A few months ago, the European Union (EU) proposed a new set of regulations in order to govern lighting products sold in the UK. However, if the legislation were to be passed as written it would dramatically affected the equipment currently used for entertainment lighting purposes (including tungsten, arc and LED fixtures) – and so heavily impact all of those working in this field, including lighting designers, suppliers and manufacturers.
In reaction to these proposals, the Association of Lighting Designers (ALD) launched the #SaveStageLighting campaign, which we helped promote online, on social media and to our friends and colleagues. A measure of the campaign’s success is the 81000+ signatures its online petition has received. You can still add yours here.

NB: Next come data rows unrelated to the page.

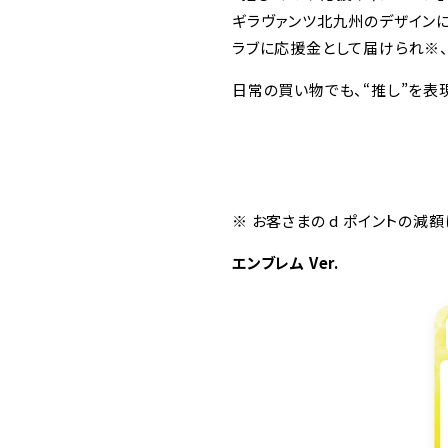
ギラヴァンツ北九州のデザインに
ラブに応援金として届けられ※
日常の買い物でも、“推し”を表
※ お客さまの d ポイントの減
エンブレム Ver.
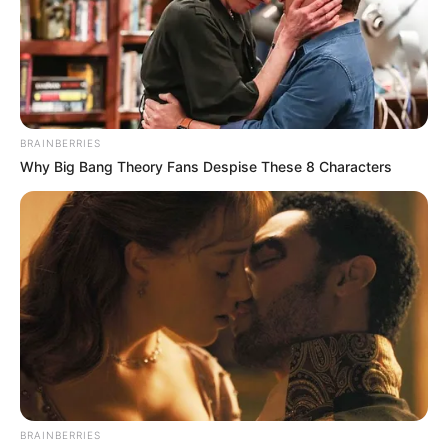
BRAINBERRIES
Why Big Bang Theory Fans Despise These 8 Characters
BRAINBERRIES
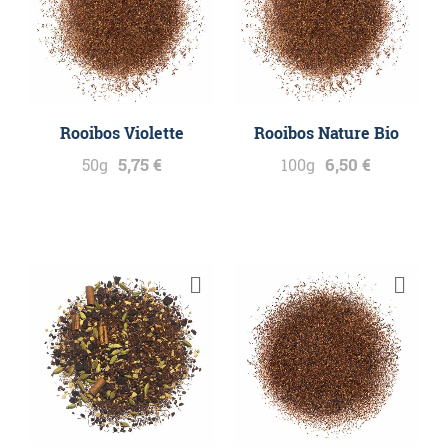
Rooibos Violette
Rooibos Nature Bio
5,75 €
6,50 €
50g
100g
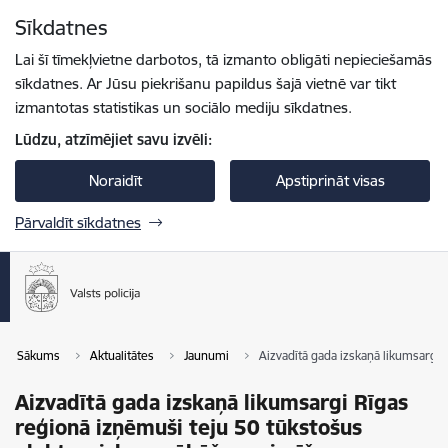
Pāriet uz lapas saturu
Sīkdatnes
Spied
lai meklētu
Enter
Lai šī tīmekļvietne darbotos, tā izmanto obligāti nepieciešamās
sīkdatnes. Ar Jūsu piekrišanu papildus šajā vietnē var tikt
izmantotas statistikas un sociālo mediju sīkdatnes.
Lūdzu, atzīmējiet savu izvēli:
Noraidīt
Apstiprināt visas
Pārvaldīt sīkdatnes
Sākums
Aktualitātes
Jaunumi
Aizvadītā gada izskaņā likumsargi
Aizvadītā gada izskaņā likumsargi Rīgas
reģionā izņēmuši teju 50 tūkstošus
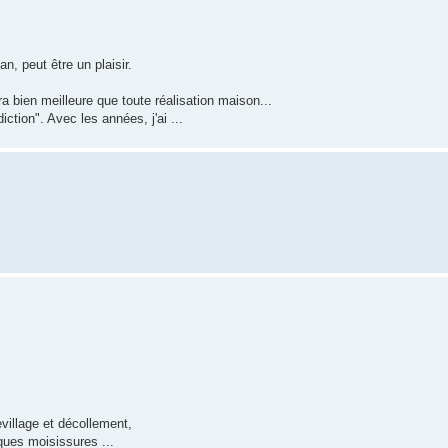
n, peut être un plaisir.
ra bien meilleure que toute réalisation maison...
iction". Avec les années, j'ai ...
village et décollement,
ues moisissures ...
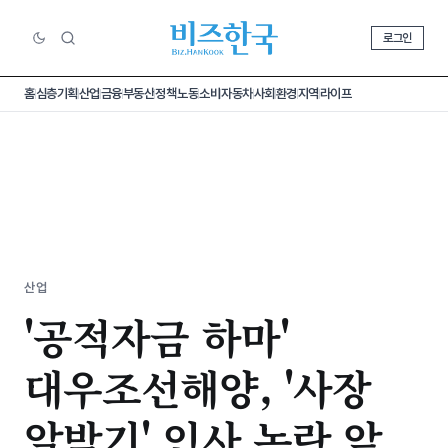
로그인
홈
심층기획
산업
금융
부동산
정책
노동
소비
자동차
사회
환경
지역
라이프
산업
'공적자금 하마'
대우조선해양, '사장
알박기' 인사 논란 앞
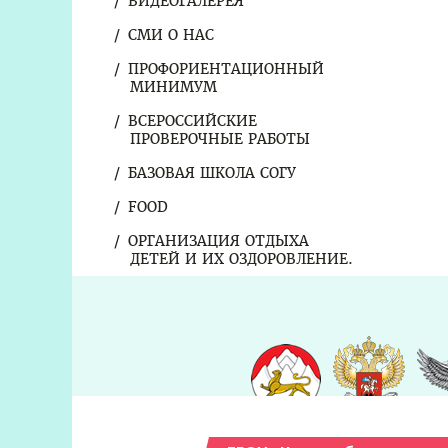
ВИДЕОГАЛЕРЕЯ
СМИ О НАС
ПРОФОРИЕНТАЦИОННЫЙ
МИНИМУМ
ВСЕРОССИЙСКИЕ
ПРОВЕРОЧНЫЕ РАБОТЫ
БАЗОВАЯ ШКОЛА СОГУ
FOOD
ОРГАНИЗАЦИЯ ОТДЫХА
ДЕТЕЙ И ИХ ОЗДОРОВЛЕНИЕ.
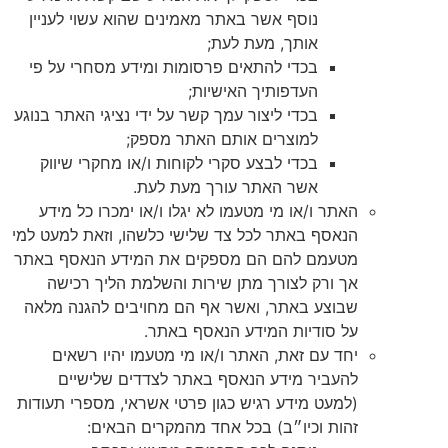
נוסף אשר באתר מאמינים שהוא עשוי לעניין
אותך, מעת לעת;
בכדי להתאים פרסומות ומידע מסחרי על פי
העדפותיך האישיות;
בכדי ליצור עמך קשר על ידי נציגי האתר בנוגע
למוצרים אותם האתר מספק;
בכדי לבצע סקרי לקוחות ו/או מחקרי שיווק
אשר האתר עורך מעת לעת.
האתר ו/או מי מטעמו לא יגלו ו/או ימכרו כל מידע
הנאסף באתר לכל צד שלישי כלשהו, וזאת למעט למי
מטעמם להם הם מספקים את המידע הנאסף באתר
אך ורק לצורך מתן שירות והשלמת הליך רכישה
שבוצע באתר, ואשר אף הם מחויבים להגנה מלאה
על סודיות המידע הנאסף באתר.
יחד עם זאת, האתר ו/או מי מטעמו יהיו רשאים
להעביר מידע הנאסף באתר לצדדים שלישיים
(למעט מידע רגיש כגון פרטי אשראי, מספרי תעודות
זהות וכיו״ב) בכל אחד מהמקרים הבאים:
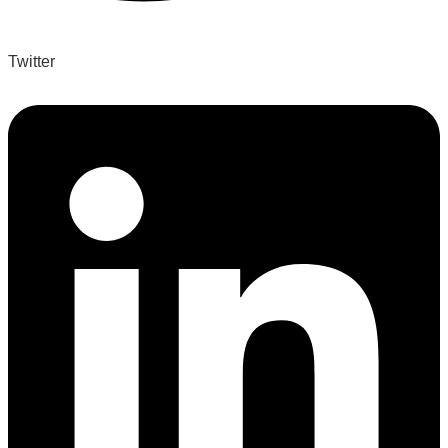
Twitter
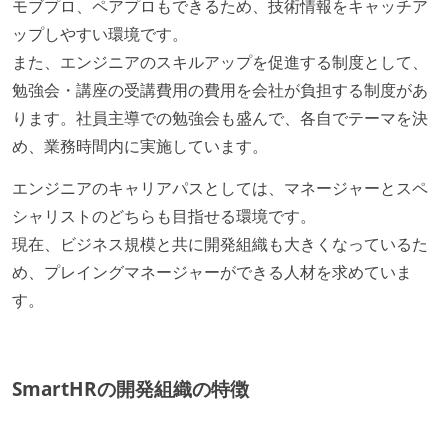
モブプロ、ペアプロもできるため、技術情報をキャッチア
ップしやすい環境です。
また、エンジニアのスキルアップを促進する制度として、
勉強会・講座の受講費用の費用を会社が負担する制度があ
ります。社員主導での勉強会も盛んで、各自でテーマを決
め、業務時間内に実施しています。
エンジニアのキャリアパスとしては、マネージャーとスペ
シャリストのどちらも目指せる環境です。
現在、ビジネス規模と共に開発組織も大きくなっているた
め、プレイングマネージャーができる人材を求めていま
す。
SmartHRの開発組織の特徴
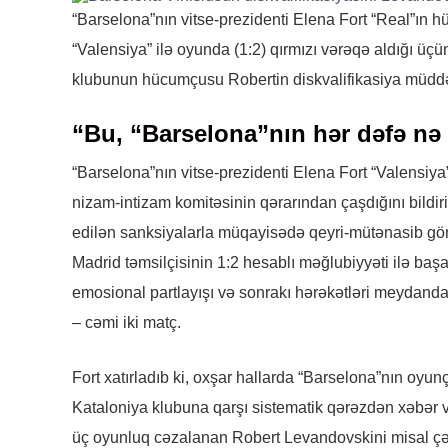
“Barselona”nın vitse-prezidenti Elena Fort “Real”ın 
“Valensiya” ilə oyunda (1:2) qırmızı vərəqə aldığı üç
klubunun hücumçusu Robertin diskvalifikasiya müddət
“Bu, “Barselona”nın hər dəfə nə i
“Barselona”nın vitse-prezidenti Elena Fort “Valensiya
nizam-intizam komitəsinin qərarından çaşdığını bildir
edilən sanksiyalarla müqayisədə qeyri-mütənasib gör
Madrid təmsilçisinin 1:2 hesablı məğlubiyyəti ilə başa
emosional partlayışı və sonrakı hərəkətləri meydand
– cəmi iki matç.
Fort xatırladıb ki, oxşar hallarda “Barselona”nın oyun
Kataloniya klubuna qarşı sistematik qərəzdən xəbər ve
üç oyunluq cəzalanan Robert Levandovskini misal çə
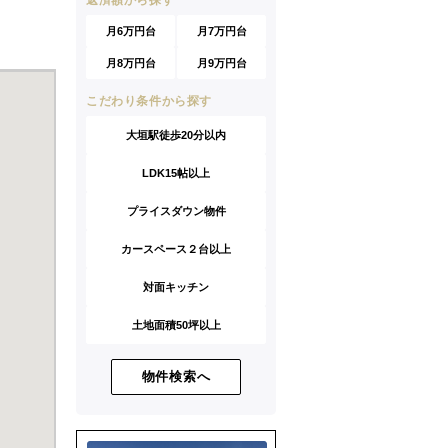
返済額から探す
月6万円台
月7万円台
月8万円台
月9万円台
こだわり条件から探す
大垣駅徒歩20分以内
LDK15帖以上
プライスダウン物件
カースペース２台以上
対面キッチン
土地面積50坪以上
物件検索へ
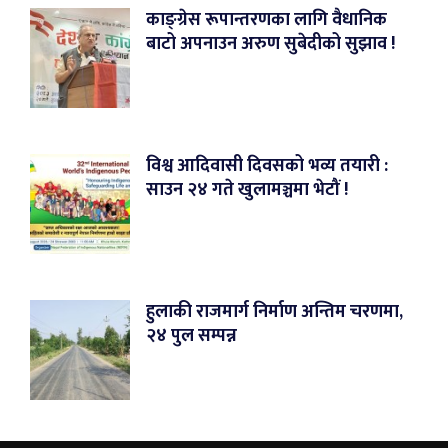
काङ्ग्रेस रूपान्तरणका लागि वैधानिक
बाटो अपनाउन अरुण सुबेदीको सुझाव !
विश्व आदिवासी दिवसको भव्य तयारी :
साउन २४ गते खुलामञ्चमा भेटौं !
हुलाकी राजमार्ग निर्माण अन्तिम चरणमा,
२४ पुल सम्पन्न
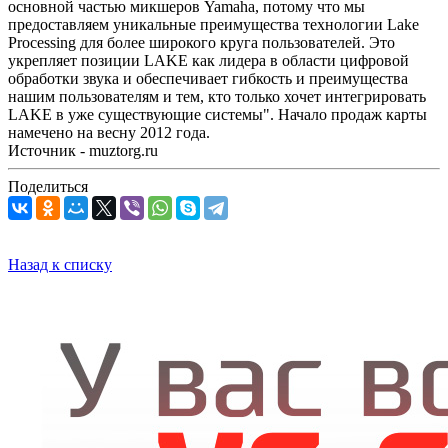
основной частью микшеров Yamaha, потому что мы
предоставляем уникальные преимущества технологии Lake
Processing для более широкого круга пользователей. Это
укрепляет позиции LAKE как лидера в области цифровой
обработки звука и обеспечивает гибкость и преимущества
нашим пользователям и тем, кто только хочет интегрировать
LAKE в уже существующие системы". Начало продаж карты
намечено на весну 2012 года.
Источник - muztorg.ru
Поделиться
Назад к списку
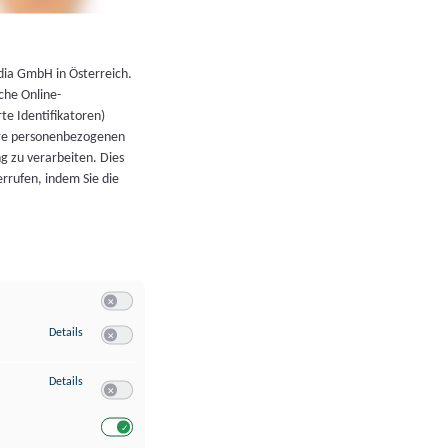
←
Zurück zur Übersicht
dia GmbH in Österreich.
che Online-
rte Identifikatoren)
hre personenbezogenen
g zu verarbeiten. Dies
errufen, indem Sie die
Switch zum Einwilligen bzw. Ablehnen der Kategorie Allgeme
zu Speichern von oder Zugriff auf Informationen auf einem Endgerät
Details
Switch zum Einwilligen bzw. Ablehnen des Dienstes Speichern 
zu Verwendung reduzierter Daten zur Auswahl von Werbeanzeigen
Details
Switch zum Einwilligen bzw. Ablehnen des Dienstes Verwend
Switch zum Einwilligen bzw. Ablehnen des Dienstes Verwendu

A more important measure was that the entertainment lighting industry was invited to a meeting with the EU’s DG Energy, the department responsible for these regulations, to discuss the impact they would have. The meeting was led by PEARLE – the pan-European theatre producers league, with other attendees including SOLT (the Society of London Theatre), the trade associations PLASA, VLPT (Germany), OETHG (Austria) and the user associations the ALD, the IALD and the Association of Swedish Lighting Designers.
The result of that meeting was a recognition by the EU that lighting for entertainment did require different treatment from general domestic and industrial lighting. The entertainment lighting industry was asked to formulate a specific, technically based exemption for lighting used for performance.
Over the last few weeks a team led by Adam Bennette of PLASA has drafted such an exemption, based on a list of base types for the tungsten and discharge lamps we use, together with a recognition of the requirement for colour-tuneable LED sources. This has been submitted to the EU to be incorporated into the next draft of the regulations, which should become available for comment during the early weeks of July.
Our industry team are hopeful that the result will be that the light sources we use, including tungsten, arc and most LED fixtures, will continue to be permitted, which is good news. However, they do also note that some lamp types which are widely used for non-entertainment purposes (such as the M16 ‘birdie’ lamp) may not be recognised as specialist entertainment lighting lamps – though in any case it is becoming increasingly hard to source tungsten M16 lamps. We expect that over time that, regardless of regulation, it will also become harder to obtain tungsten lamps, particularly older or very specialist tungsten lamps, as lamp manufacturers move their resources away from the production of tungsten lamps.
The optimistic hope is that the situation for our world will not be as disastrous as was being predicted earlier this year. But we also all need to recognise that if the limiting factor on these lamps isn’t regulation, it will become supply from the manufacturers; without regulation supply will continue for longer, but we all need to start using that time to start considering how best to upgrade our lighting rigs to newer technology. As ever, we’re here to help with that in any way we can.